Jerome Lecturer David Mattingly Rewrites Roman North Africa

Mattingly’s team has found dozens of new Roman army forts in the frontier zone, using satellite imagery
The first of the 41st annual Jerome Lectures was held in the Villa Aurelia.
The Arch of Septimius Severus at Lepcis Magna is a canonical image from Roman North Africa.
This relief from one of the mauseola at Ghirza depicts a camel, an animal of the desert, presented as part of the multiple identities of the Romano-Libyan inhabitants of these tombs.
Mattingly lectured to packed houses in a four-part series on Roman North Africa.

The forty-first annual Jerome Lectures were packed this year as David Mattingly, professor of Roman archaeology and history at the University of Leicester, delivered a series of paradigm-busting presentations on Roman North Africa “Romanization” is the term that scholars have long used to describe a unilateral, seemingly inevitable process by which the disparate cultures of the Mediterranean became Roman—adopting Roman dress and names, building Roman-style houses and cities as they fell under Roman domination. Mattingly, one of the foremost archaeologists working in North Africa today and doing highly innovative and revealing work in the Saharan oases, presented a thoughtful and thorough critique of the “Romanization” of North Africa. In place of Romanization he offered the model of “discrepant identities” in which groups might hold multiple, even contradictory identities, heavily informed by local language, culture and history. His vision of Roman rule in the African provinces thus argued that local cultures and languages were more enduring, divisions and tensions between locals and Romans more stark, and the violence and upheaval of Roman domination more rending than we have heretofore supposed.

Mattingly’s lectures presented not only a stunningly new broad sweep across Roman North Africa, but did so by focusing on evidence not widely included in the status quo histories. His first lecture set the tone, focusing on the desert oases and predesert communities that his own archaeological work has done so much to illuminate. Far from wastelands, Mattingly showed how new analysis of satellite imagery, plus new survey and excavations have revealed a densely settled landscape of agriculturalists and pastoralists thriving long before the Roman conquest. Rome’s “revolution” here, he suggests, was far less revolutionary than we might have thought.

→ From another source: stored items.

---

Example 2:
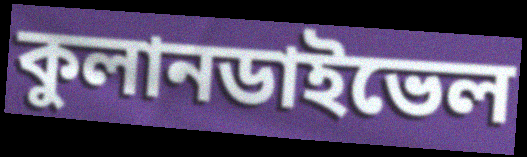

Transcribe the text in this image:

কুলানডাইভেল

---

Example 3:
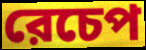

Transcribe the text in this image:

রেচেপ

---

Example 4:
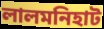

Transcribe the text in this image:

লালমনিহাট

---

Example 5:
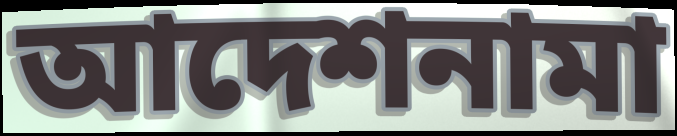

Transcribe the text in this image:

আদেশনামা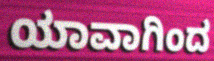
ಯಾವಾಗಿಂದ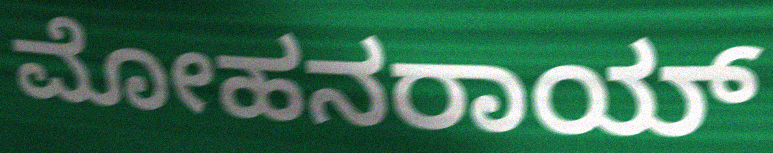
ಮೋಹನರಾಯ್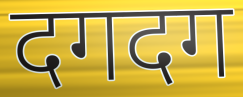
दगदगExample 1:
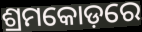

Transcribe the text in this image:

ଶ୍ରମକୋଡ଼ରେ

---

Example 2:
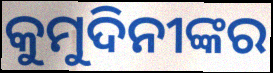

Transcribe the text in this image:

କୁମୁଦିନୀଙ୍କର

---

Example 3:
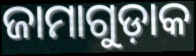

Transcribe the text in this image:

ଜାମାଗୁଡ଼ାକ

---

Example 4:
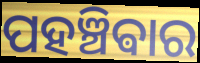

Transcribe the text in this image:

ପହଞ୍ଚିଵାର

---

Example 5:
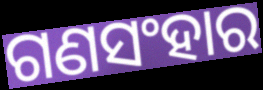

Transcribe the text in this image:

ଗଣସଂହାରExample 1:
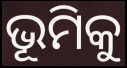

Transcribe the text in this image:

ଭୂମିକୁ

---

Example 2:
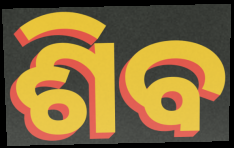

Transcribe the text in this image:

ଶିବ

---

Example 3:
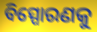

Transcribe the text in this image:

ବିସ୍ପୋରଣକୁ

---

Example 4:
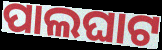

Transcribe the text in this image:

ପାଲଘାଟ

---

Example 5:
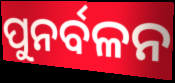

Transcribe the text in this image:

ପୁନର୍ବଳନ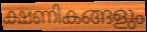
ക്ഷണികങ്ങളുംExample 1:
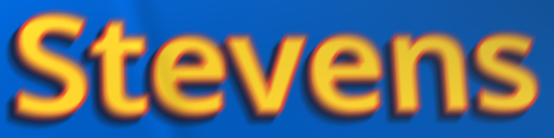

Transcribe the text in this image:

Stevens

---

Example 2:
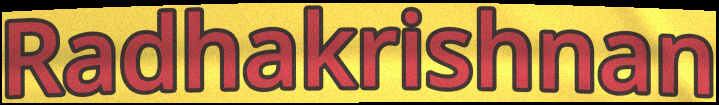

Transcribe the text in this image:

Radhakrishnan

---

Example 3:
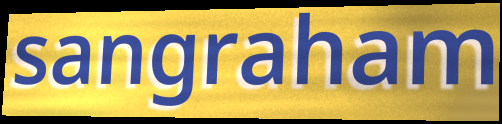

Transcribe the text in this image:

Moving to the question of the Roman military and its occupation, Mattingly presented new evidence for a densely fortified military frontier the Romans established at the edge of the agricultural settlements, placing a line where before lay a fluid intermixture of sedentary agriculture and mobile pastoral economies. He outlined the profound differences between soldiers and their neighboring local populations—differences in language, in burial habits and religion—differences that described an occupying population not integrating, but setting themselves apart.

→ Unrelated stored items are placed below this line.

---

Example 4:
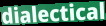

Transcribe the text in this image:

dialectical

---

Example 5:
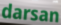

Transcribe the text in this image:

darsan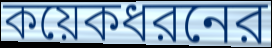
কয়েকধরনেরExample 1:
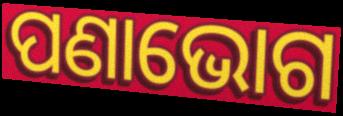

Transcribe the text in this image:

ପଣାଭୋଗ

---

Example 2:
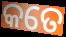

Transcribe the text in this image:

କତେ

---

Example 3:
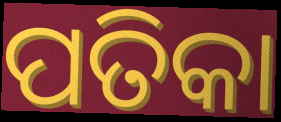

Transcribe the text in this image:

ପତିକା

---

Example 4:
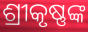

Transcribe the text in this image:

ଶ୍ରୀକୃଷ୍ଣଙ୍କ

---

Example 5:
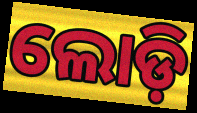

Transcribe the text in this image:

ଲୋଡ଼ିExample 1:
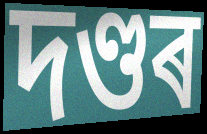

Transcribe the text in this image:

দণ্ডৰ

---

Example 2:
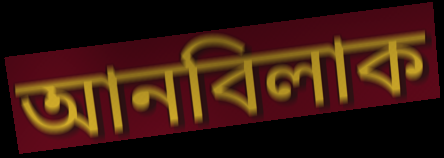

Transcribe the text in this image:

আনবিলাক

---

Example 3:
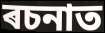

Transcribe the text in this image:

ৰচনাত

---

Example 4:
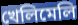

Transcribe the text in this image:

খেলিমেলি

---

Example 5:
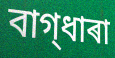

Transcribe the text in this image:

বাগ্‌ধাৰাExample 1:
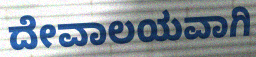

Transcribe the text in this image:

ದೇವಾಲಯವಾಗಿ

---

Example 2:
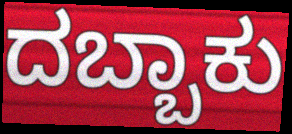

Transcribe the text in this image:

ದಬ್ಬಾಕು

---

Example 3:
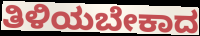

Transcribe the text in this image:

ತಿಳಿಯಬೇಕಾದ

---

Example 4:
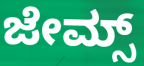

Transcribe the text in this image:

ಜೇಮ್ಸ್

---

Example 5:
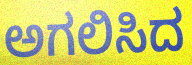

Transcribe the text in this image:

ಅಗಲಿಸಿದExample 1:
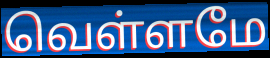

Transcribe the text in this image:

வெள்ளமே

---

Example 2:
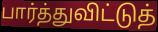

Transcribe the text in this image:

பார்த்துவிட்டுத்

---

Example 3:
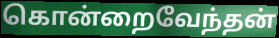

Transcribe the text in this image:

கொன்றைவேந்தன்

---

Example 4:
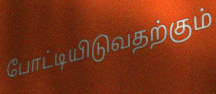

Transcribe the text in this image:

போட்டியிடுவதற்கும்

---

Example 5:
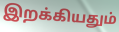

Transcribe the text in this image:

இறக்கியதும்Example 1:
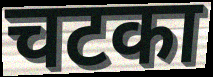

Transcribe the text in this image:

चटका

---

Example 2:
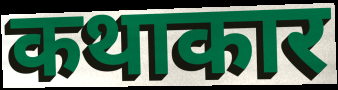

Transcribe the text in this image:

कथाकार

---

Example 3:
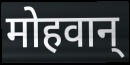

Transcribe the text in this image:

मोहवान्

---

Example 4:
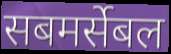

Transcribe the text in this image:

सबमर्सेबल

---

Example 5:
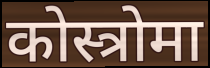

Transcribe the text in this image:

कोस्त्रोमाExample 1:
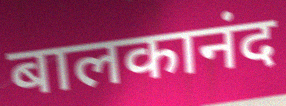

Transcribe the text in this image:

बालकानंद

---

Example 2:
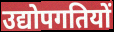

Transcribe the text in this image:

उद्योपगतियों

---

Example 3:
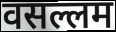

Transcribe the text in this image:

वसल्लम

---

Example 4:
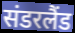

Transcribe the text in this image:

संडरलैंड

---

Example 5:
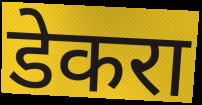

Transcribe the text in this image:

डेकरा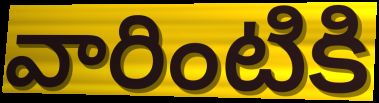
వారింటికి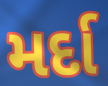
મર્દાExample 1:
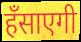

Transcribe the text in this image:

हँसाएगी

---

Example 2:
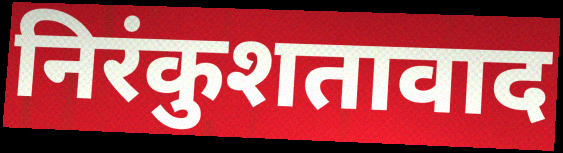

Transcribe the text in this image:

निरंकुशतावाद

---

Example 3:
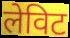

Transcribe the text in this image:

लेविट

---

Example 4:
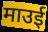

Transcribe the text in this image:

माउई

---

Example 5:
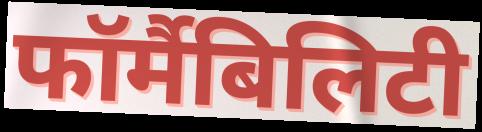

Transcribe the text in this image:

फॉर्मैबिलिटी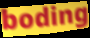
boding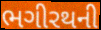
ભગીરથની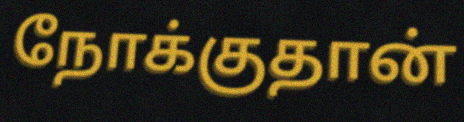
நோக்குதான்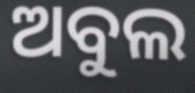
ଅବୁଲ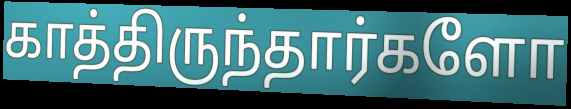
காத்திருந்தார்களோ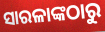
ସାରଳାଙ୍କଠାରୁ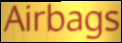
AirbagsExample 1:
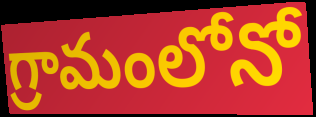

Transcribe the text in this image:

గ్రామంలోనో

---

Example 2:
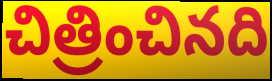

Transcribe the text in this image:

చిత్రించినది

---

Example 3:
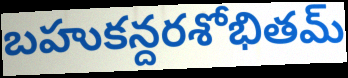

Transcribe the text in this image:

బహుకన్దరశోభితమ్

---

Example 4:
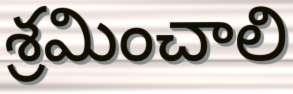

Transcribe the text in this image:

శ్రమించాలి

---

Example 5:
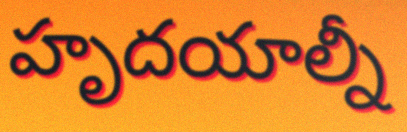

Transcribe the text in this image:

హృదయాల్నీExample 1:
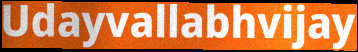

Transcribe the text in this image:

Udayvallabhvijay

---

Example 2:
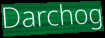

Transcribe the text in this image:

Darchog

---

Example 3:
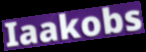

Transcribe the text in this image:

Iaakobs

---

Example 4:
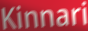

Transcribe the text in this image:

Kinnari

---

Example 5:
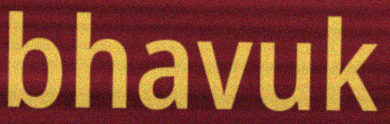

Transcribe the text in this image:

bhavuk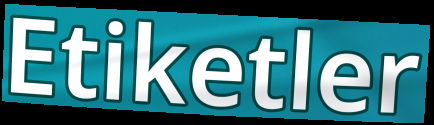
EtiketlerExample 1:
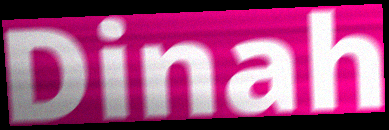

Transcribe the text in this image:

Dinah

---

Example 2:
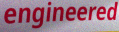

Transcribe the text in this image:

engineered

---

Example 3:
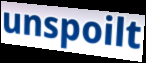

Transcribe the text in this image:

unspoilt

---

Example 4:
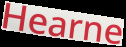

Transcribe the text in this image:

Hearne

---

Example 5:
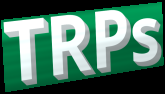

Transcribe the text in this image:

TRPs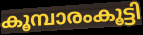
കൂമ്പാരംകൂട്ടി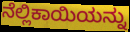
ನೆಲ್ಲಿಕಾಯಿಯನ್ನುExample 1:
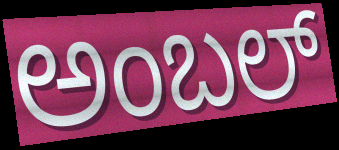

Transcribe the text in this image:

ಅಂಬಲ್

Mattingly’s third lecture took up the problem of the countryside. Diversity was the theme here, with the many varied local habits of settlement, language and land tenure continuing to dominate, even after centuries of Roman occupation. The countryside of North Africa retained many local customs, Mattingly argued, some inherently contrary to Roman rule, as he highlighted the continuation, perhaps even expansion, of child-sacrifice to Saturn-type deities in parts of the interior. The specter of these hundreds, if not thousands of children sacrificed in direct contradiction to Roman religious tradition vividly described a world of wholly different values retained and practiced in resistance to Roman homogenizing impulses.

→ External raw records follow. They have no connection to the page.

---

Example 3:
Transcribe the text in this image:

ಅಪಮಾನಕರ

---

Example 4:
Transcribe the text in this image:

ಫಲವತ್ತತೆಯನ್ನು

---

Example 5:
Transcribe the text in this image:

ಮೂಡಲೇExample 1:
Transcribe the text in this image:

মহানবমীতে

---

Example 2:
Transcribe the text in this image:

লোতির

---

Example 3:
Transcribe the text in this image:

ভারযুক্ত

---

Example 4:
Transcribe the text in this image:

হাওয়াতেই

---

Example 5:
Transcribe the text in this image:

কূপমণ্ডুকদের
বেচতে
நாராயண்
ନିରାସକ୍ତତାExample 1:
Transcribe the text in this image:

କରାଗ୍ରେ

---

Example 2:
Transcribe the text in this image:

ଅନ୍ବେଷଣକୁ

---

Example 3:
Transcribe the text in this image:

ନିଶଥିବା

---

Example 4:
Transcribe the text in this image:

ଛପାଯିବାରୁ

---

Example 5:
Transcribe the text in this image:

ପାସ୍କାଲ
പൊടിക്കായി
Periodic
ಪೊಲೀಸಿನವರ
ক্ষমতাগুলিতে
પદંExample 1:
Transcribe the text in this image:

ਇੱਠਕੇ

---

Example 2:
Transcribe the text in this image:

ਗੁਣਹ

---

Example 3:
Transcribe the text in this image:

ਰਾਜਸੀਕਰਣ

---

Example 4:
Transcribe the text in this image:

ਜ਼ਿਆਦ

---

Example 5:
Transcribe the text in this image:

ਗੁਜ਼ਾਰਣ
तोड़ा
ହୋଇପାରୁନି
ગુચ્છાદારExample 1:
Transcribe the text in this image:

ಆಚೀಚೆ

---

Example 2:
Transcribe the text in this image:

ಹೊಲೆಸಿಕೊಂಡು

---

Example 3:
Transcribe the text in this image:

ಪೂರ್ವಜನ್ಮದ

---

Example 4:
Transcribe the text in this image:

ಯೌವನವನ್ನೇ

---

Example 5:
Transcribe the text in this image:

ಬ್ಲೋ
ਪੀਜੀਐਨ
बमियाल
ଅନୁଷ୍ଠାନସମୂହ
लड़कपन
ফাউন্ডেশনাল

Finally, Mattingly presented a sweeping overview of Roman cities in North Africa. Long a symbol of the might of Rome, restored and embraced by modern colonial powers whose project was not so different from the Romans’, Roman cities of North Africa were subject to a wholly new narrative. By emphasizing the majority of cities not included in typical histories and driving home his points with stacks of data, Mattingly showed the cities of North Africa to be as immune to Romanizing impulses as the country. The vast majority of the five hundred or so North African cities were small, retained their pre-Roman location and layout, and lacked most of the urban amenities—like theaters and baths—we associate with the “Romanizing” project. The persistence of local languages like Punic and Libyan in commemorative inscriptions, of monumental megalithic burial traditions, and the persistence of multiple linguistic identities in the epigraphic evidence all described a dense and vibrant local world covered by a thin veneer of Latinity and Roman culture.

Mattingly lectured to full houses all four nights, with overflowing audiences of AAR Fellows, local graduate students and professori alike. He debated the theoretical underpinnings of his project in a packed Saturday seminar that visited the Roma Caput Mundi exhibition in the Colosseum, using its curatorial precepts as a backdrop to talk about accepted models of Roman hegemony.

In their breadth and courage of intellectual vision and their deployment of a huge range of data—from the bones of a child sacrifice to the relief sculptures of a desert tomb—Mattingly’s lectures were the highlight of the Ancient Studies calendar, one which has left us all inspired and enlivened.